From the late twentieth century onward, exhibition histories of Black-British artists reveal the extent to which they enjoyed periods of relative acclaim, exposure, and acceptance. At times, such as the early 1960s and the mid-1980s, it seemed as if such practitioners were well established, featuring, as they sometimes did, in important group exhibitions, solo shows, and so on. But Black-British artists—both immigrant and British-born—have found that within a few years of any given period of exposure, precious little ‘evidence’ relating to said exposure exists or remains. So exhibitions that took place in London in the early 1960s are as emphatically erased as the exhibitions that took place in the mid-1980s. How does one set about creating or establishing exhibition histories of that which is not there, or no longer there?

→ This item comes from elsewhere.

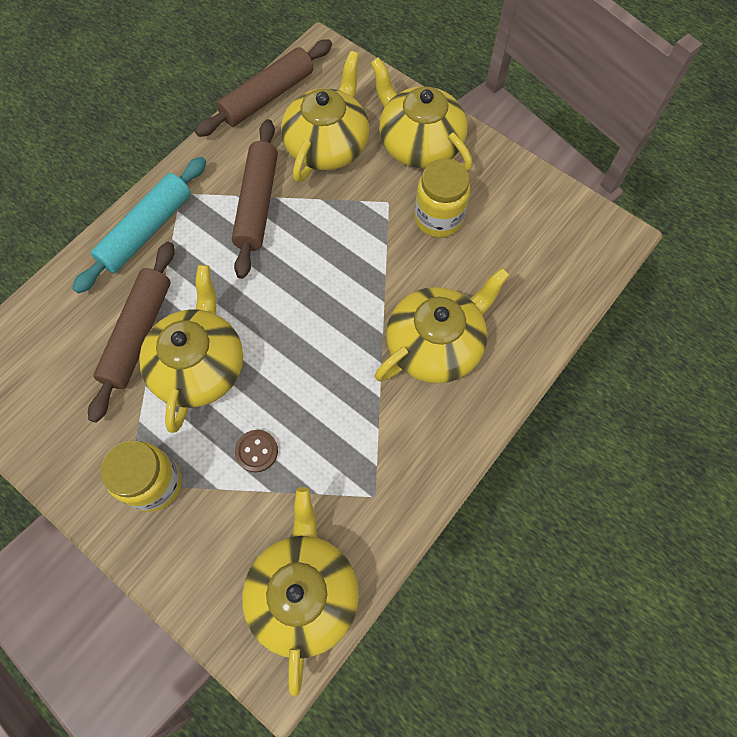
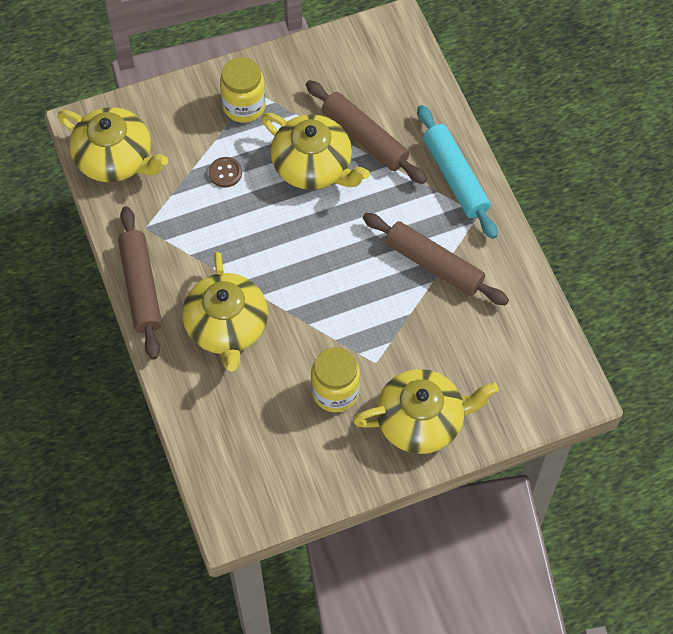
camera: 120 degrees right, 5 degrees down
(267, 96) = (547, 324): brown rolling pin -> brown rolling pin (141, 287)
(327, 145) = (464, 346): yellow teapot -> none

With both artists and work being vulnerable to systemic omission from histories of exhibition activity, art historians such as myself are perhaps dealing with ‘absence’ as much as, or even more so, than that which has an irrefutable ‘presence.’  

The above extracts from a text by Eddie Chambers “Black British Artists and Problems of Systemic Invisibility and Eradication: Creating Exhibition Histories of That Which is Not There", in The Curatorial Conundrum, Paul O'Neil, Mick Wilson and Lucy Steeds (editors), MIT Press, 2016.